OpenAI, Microsoft and Nvidia collaborate
OpenAI got a big boost when Microsoft said in February that it is using GPT technology in its Bing search engine, including a chat feature similar to ChatGPT. On Tuesday, Microsoft said it is using GPT-4 for its Bing work. Together, OpenAI and Microsoft form one major search threat to Googlebut Google also has its own major language model technology, including a chatbot called Bard which Google tests privately.
Also on Tuesday, Google announced that it will begin limited testing of its own AI technology to boost the writing of Gmail emails and Google Docs word processing documents. “With your collaborative AI partner, you can continue to refine and edit, getting more suggestions as needed,” Google said.
This wording reflects Microsoft’s “co-pilot” positioning of AI technology. Calling it an aid to human-directed work is a common stance, given the problems with the technology and the necessity of close human supervision.

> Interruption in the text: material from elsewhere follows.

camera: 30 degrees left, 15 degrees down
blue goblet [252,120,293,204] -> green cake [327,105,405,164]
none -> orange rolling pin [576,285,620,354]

Microsoft uses GPT technology both to evaluate the searches people type into Bing and, in some cases, to offer more elaborate conversational responses. The the results can be much more informative than previous search engines, but the more conversational interface that can be invoked as an alternative has had problems that make it look unhinged.

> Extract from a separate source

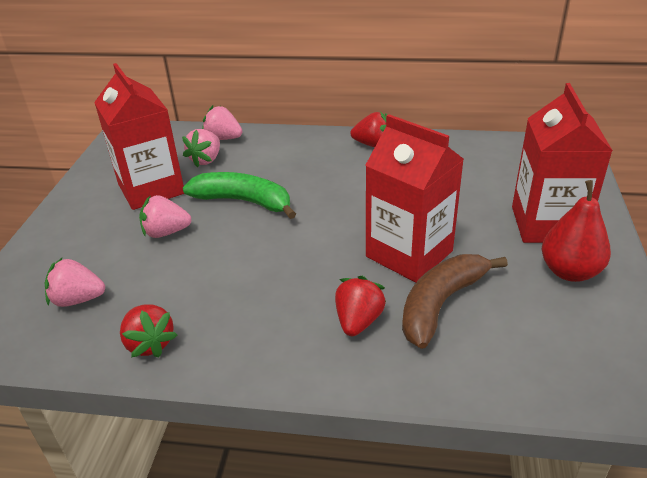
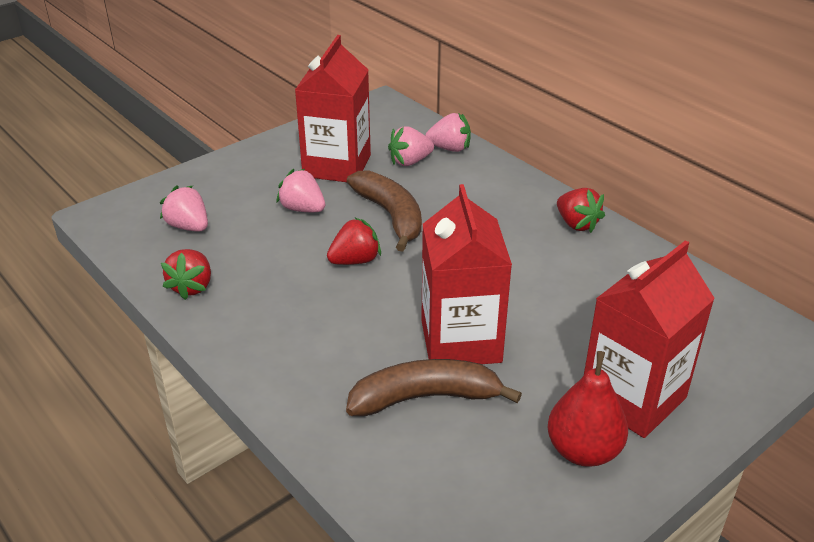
camera: 40 degrees right, 0 degrees up
green banana [183,172,296,219] -> brown banana [347,170,422,252]
pink strawberry [202,105,243,140] -> pink strawberry turned 120 degrees clockwise [425,113,471,152]
red strawberry [335,276,386,336] -> red strawberry moved to [327,217,381,265]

To train GPT, OpenAI used Microsoft’s Azure cloud computing service, including thousands of Nvidia’s A100 graphics processing units, or GPUs, connected together. Azure can now use Nvidia’s new H100 processors, which include specific circuitry to accelerate AI transformer calculations.
AI chatbots everywhere
Another major language model developer, Anthropic, also unveiled an AI chatbot called Claude on Tuesday. The company, which counts Google as an investor, opened a waiting list for Claude.

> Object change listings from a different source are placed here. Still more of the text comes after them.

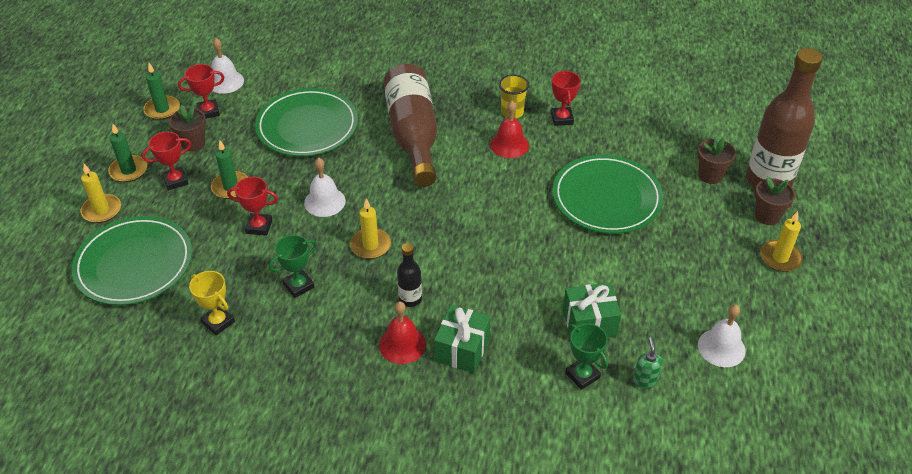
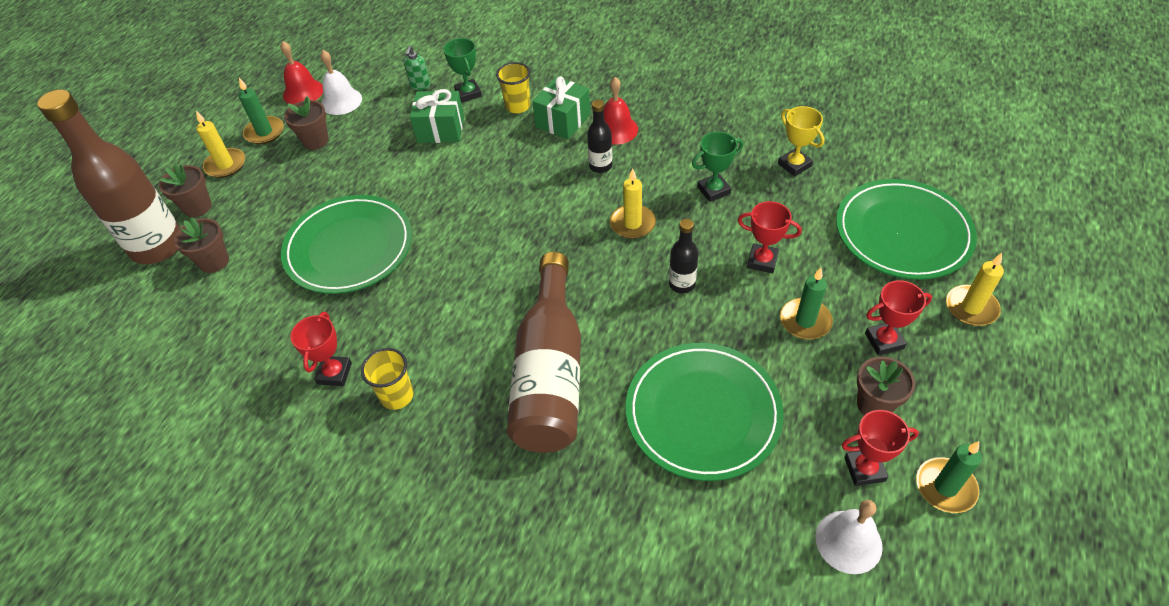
camera: 165 degrees left, 5 degrees up
green candle [108,124,147,182] -> green candle moved to [239,78,284,144]
white bell [304,158,346,217] -> black bottle [669,219,698,293]
red bell [490,101,529,158] -> red bell moved to [280,41,323,104]
none -> brown flower pot [284,96,329,150]
none -> yellow cup [496,62,531,114]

“Claude is capable of a wide range of conversational and word processing tasks while maintaining a high degree of reliability and predictability,” Anthropic said in a blog post. “Claude can help with use cases including summarizing, searching, creative and collaborative writing, Q&A, coding and more.”
It is one of a growing crowd. The Chinese search and technology giant Baidu is working on a chatbot called Ernie Bot. Meta, parent of Facebook and Instagram, consolidated its AI business into a larger team and plans to build more generative AI into its products. Even Snapchat is getting into the game with a GPT-based chatbot called My AI.
Expect more improvements in the future.
“We’ve had the first tutorial of GPT-4 done for a while, but it’s taken us a long time and a lot of work to feel ready to release it,” Altman tweeted. “We hope you like it, and we greatly appreciate your feedback on its shortcomings.”
Editor’s note: CNET uses an AI engine to create some personal finance explanations that are edited and fact-checked by our editors. For more, see this post.